PROVIDED ENTRIES:
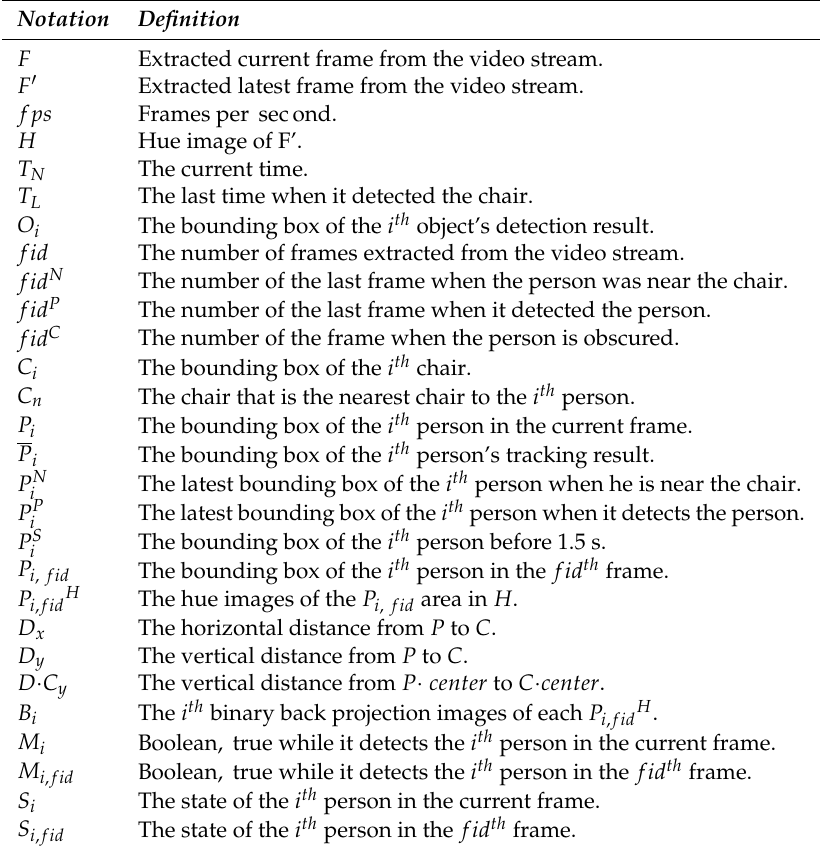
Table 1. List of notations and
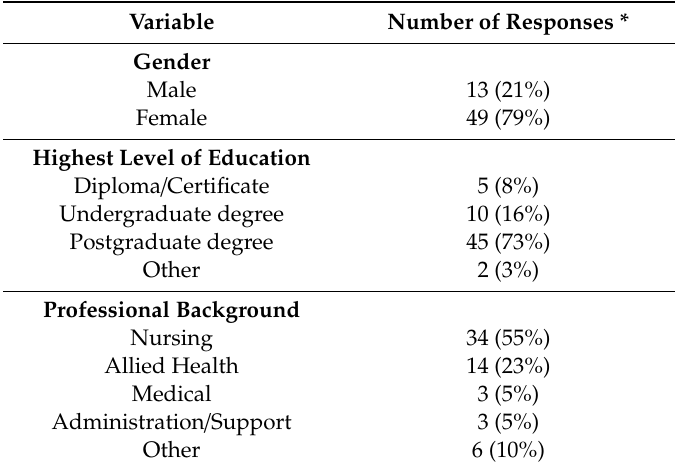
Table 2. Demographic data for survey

==

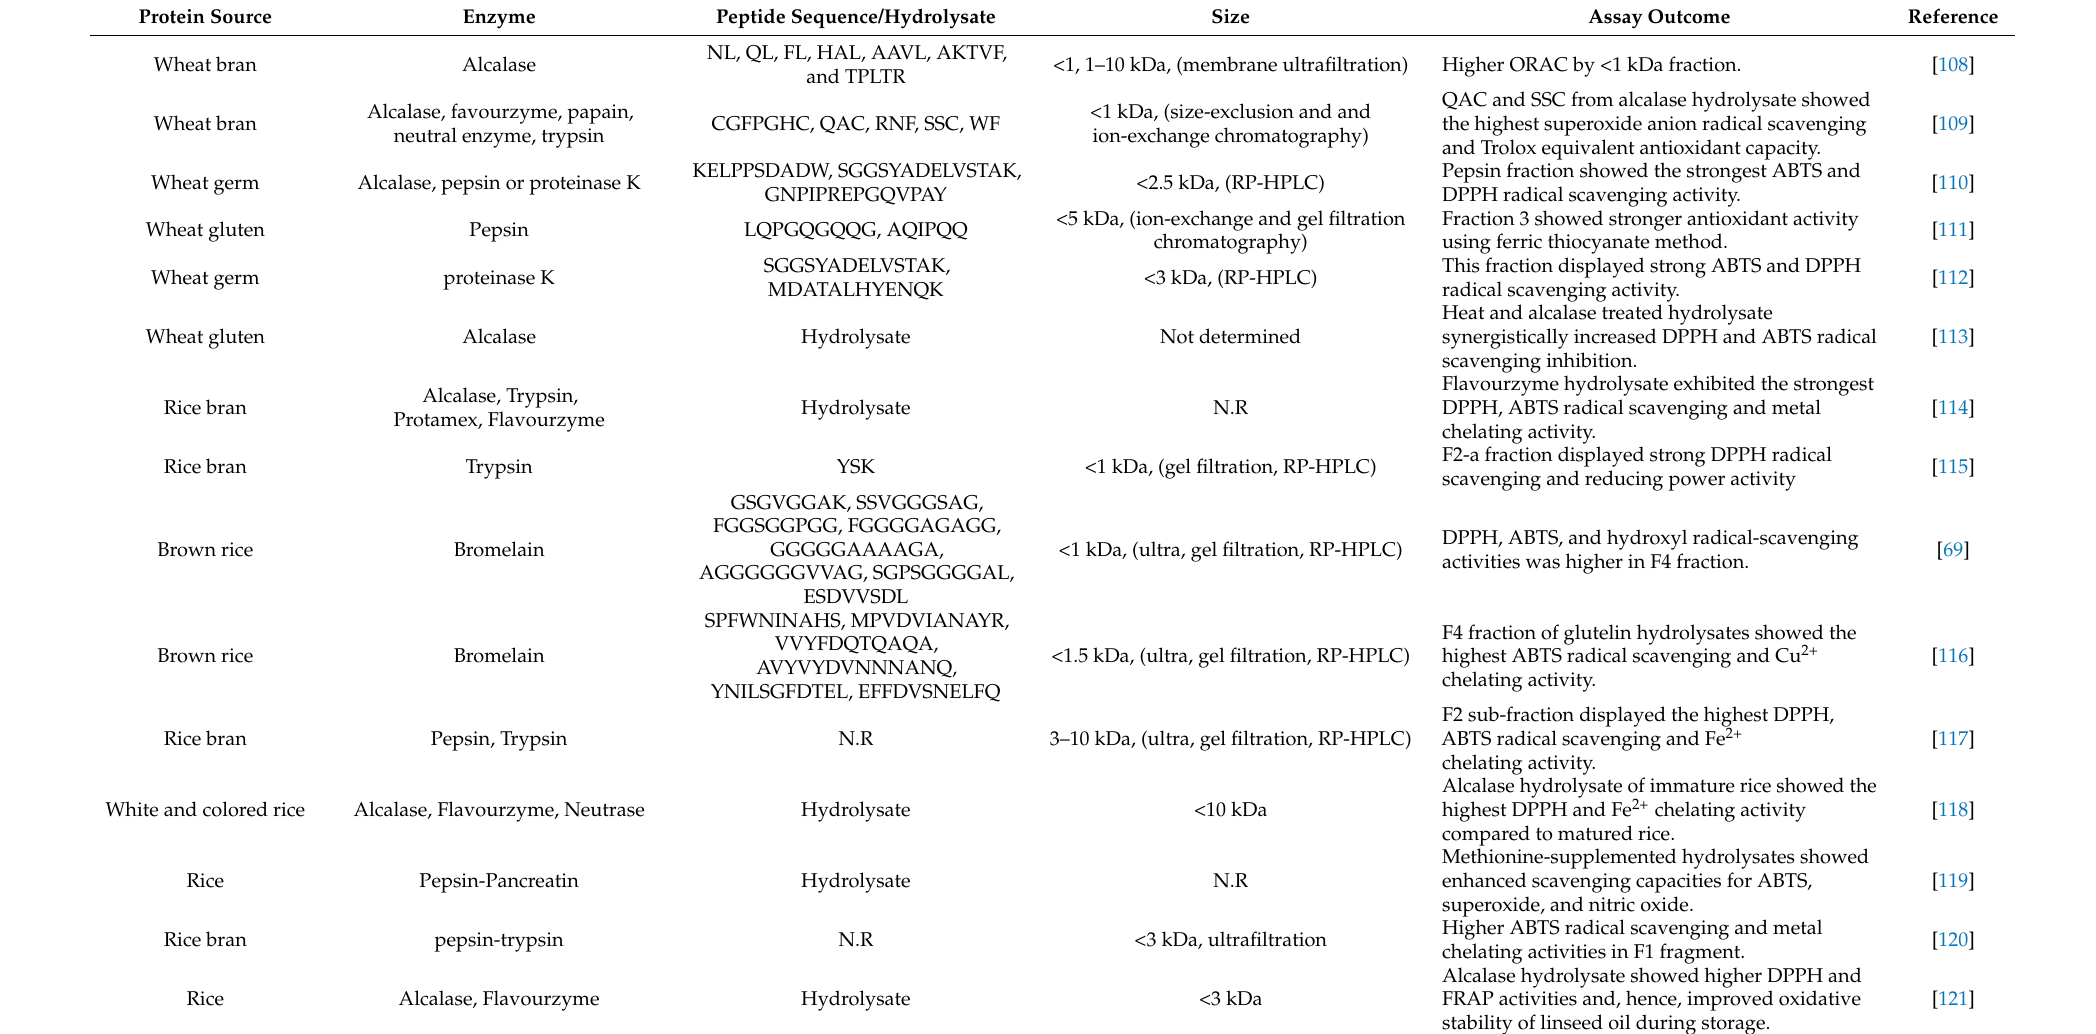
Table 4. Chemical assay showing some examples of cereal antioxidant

DIRECTIONS:
What you return must match, character for character, the lines above from the one with "Table 1. List of notations and" through the one with "Table 2. Demographic data for survey", minus any pictures.

FINAL ANSWER:
Table 1. List of notations and
Table 2. Demographic data for survey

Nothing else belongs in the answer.